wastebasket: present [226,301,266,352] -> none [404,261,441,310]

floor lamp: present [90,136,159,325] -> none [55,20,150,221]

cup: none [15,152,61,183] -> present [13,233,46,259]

---

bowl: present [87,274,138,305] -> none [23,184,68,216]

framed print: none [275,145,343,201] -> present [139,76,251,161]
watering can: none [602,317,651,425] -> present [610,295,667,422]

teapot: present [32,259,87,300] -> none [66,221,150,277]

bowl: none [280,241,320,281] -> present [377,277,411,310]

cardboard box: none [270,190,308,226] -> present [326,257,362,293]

---

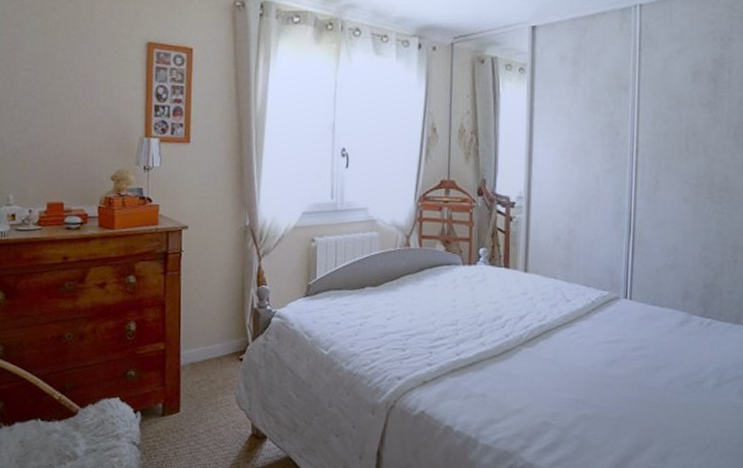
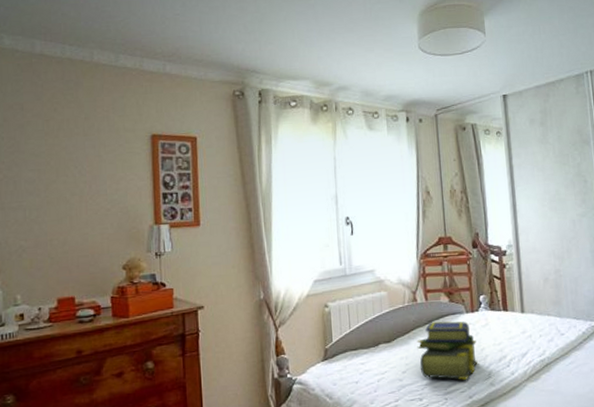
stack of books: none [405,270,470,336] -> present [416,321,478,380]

TASK GOAL
Say how many lines contain "bowl" in the material above; the number is the whole answer.

REPLY TO THE TASK
2